Peter does not always see things coming. This happened before.
[__02.] After being asked who do you say that I am [by Jesus], Peter proudly responds, You are the Messiah (Mark 8:28). But, then, Peter does not see the next part of coming in which Jesus defines the Messiah as the Son the Man who ….
…. the Son of Man must suffer greatly and be rejected by the elders, the chief priests, and the scribes, and be killed, and rise after three days. He spoke this openly. Then Peter took him aside and began to rebuke him. (Mark 8:29-33)
Then, Jesus respond saying, this is just the way it is, or in the words of the Gospel:
"Get behind me, Satan. You are thinking not as God does, but as human beings do." (Mark 8:29-33)
Peter did not see that coming.
Peter does not want the Passion and and Death. And, we might even think of this as Peter’s first denial.
Then, later, Jesus reminds Peter that the hour has come for the Passion.
And, Peter says. Well, Lord, if you are going to be arrested and crucified … well, me, too. I want to get on board that same train.
Peter said [to Jesus], "Master, why can't I follow you now? I will lay down my life for you." Jesus answered, "Will you lay down your life for me? Amen, amen, I say to you, the cock will not crow before you deny me three times." (John 13:37-38)
Then, Jesus predicts… Peter before the cock crows twice thou shalt deny me thrice.
[__03.] this leads to this Gospel conversation – or we might say “confrontation.” Peter who had denied Jesus 3x is now asked do you love me 3x.
Peter, do you love me?
But, this is not the mere settling of a score.
Forgiveness is not about keeping scores or settling scores.
[__04.] Forgiveness is about a new vision for Peter who has had his blind spots. As we all do.
Jesus is not interested in getting back at Peter as his former associate. Rather, Jesus is simply asking Peter, do you love me?
And, this is the same question the one we are called to ask in any experience of forgiveness whether we are seeking forgiveness or granting forgiveness.
Where is the love? Where is the charity?
For example, if someone asks us for forgiveness, we have to ask that question.
Or, in the other – perhaps more frequent case – we have to ask the question we are harboring some bitterness, feeling hurt ..and we are not publicly sought out for our benevolence and mercy.
In this case, the person who has wronged me may be unaware, unable, or unwilling to ask my forgiveness.
Nevertheless, I can freely give it or not. And, I am called to ask the same question – love. Where is the love? Charity?
How can I love this person?.
And, not just one time, not just 3 times, not even just 7 times.
Recall what Peter himself had asked Jesus earlier in the Gospel:
“Lord, if my brother sins against me, how often must I forgive him, as many as seven times?” (Matthew 18:21)
And, Jesus answered, “Not seven times, but seventy seven times.” (Matthew 18:22)
This is the question and answer that Peter does not see coming. That Peter is called to forgive many times.
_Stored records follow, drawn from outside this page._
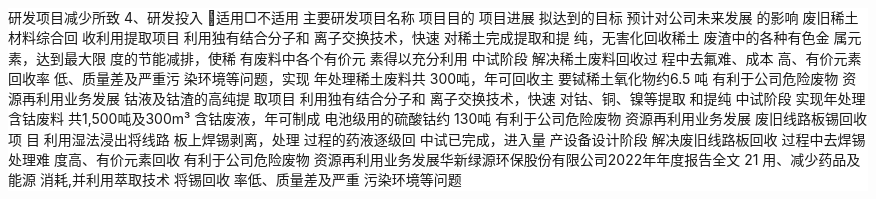 研发项目减少所致
4、研发投入
适用□不适用
主要研发项目名称
项目目的
项目进展
拟达到的目标
预计对公司未来发展
的影响
废旧稀土材料综合回
收利用提取项目
利用独有结合分子和
离子交换技术，快速
对稀土完成提取和提
纯，无害化回收稀土
废渣中的各种有色金
属元素，达到最大限
度的节能减排，使稀
有废料中各个有价元
素得以充分利用
中试阶段
解决稀土废料回收过
程中去氟难、成本
高、有价元素回收率
低、质量差及严重污
染环境等问题，实现
年处理稀土废料共
300吨，年可回收主
要铽稀土氧化物约6.5
吨
有利于公司危险废物
资源再利用业务发展
钴液及钴渣的高纯提
取项目
利用独有结合分子和
离子交换技术，快速
对钴、铜、镍等提取
和提纯
中试阶段
实现年处理含钴废料
共1,500吨及300m³
含钴废液，年可制成
电池级用的硫酸钴约
130吨
有利于公司危险废物
资源再利用业务发展
废旧线路板锡回收项
目
利用湿法浸出将线路
板上焊锡剥离，处理
过程的药液逐级回
中试已完成，进入量
产设备设计阶段
解决废旧线路板回收
过程中去焊锡处理难
度高、有价元素回收
有利于公司危险废物
资源再利用业务发展华新绿源环保股份有限公司2022年年度报告全文
21
用、减少药品及能源
消耗,并利用萃取技术
将锡回收
率低、质量差及严重
污染环境等问题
[__05.] And, if we are going to seek forgiveness – and grant forgiveness – we are called to do the same arithmetic, the same math ..which invites to the remember that forgiveness is not about the infinite love of God, the limitless of Christ which we are trying to imitate..
It means even loving those who do not love us in return.
As Jesus says, “for if you love those who love you, what recompense will you have? Do not the tax collectors do the same?”
Not like tax collectors. And, no one wants to be a tax collector on or about April 15th.
In forgiveness, we express love and hope for everyone.
Love leads to forgiveness. But, it may be a difficult “audit” or “investigation” as it is sometimes hard to find the good in the other person. But, in searching for the good, we are also seeking the Godliness, the image of Christ in the other, the love in the other person and in ourselves.
[__06.] Jesus does not show up asking Peter the questionss he might have seen coming. Such as the three questions:
(one) Peter, what you are your sins?
(two) Peter, where were you on the night before Good Friday?
(three) Peter, what did you say about me or not say about me?
These are not the questions.
Rather, Jesus asks Peter the question he does not see coming. That is, “Do you love me?”
And, it’s the same question we are called to ask whether we are seeking forgiveness or granting forgiveness.
If we trust in the love of God and the love between our neighbor and ourselves, then we will ask this question about love and we will see coming -- greater peace and mercy -- through Christ our Risen Lord. [__end__.]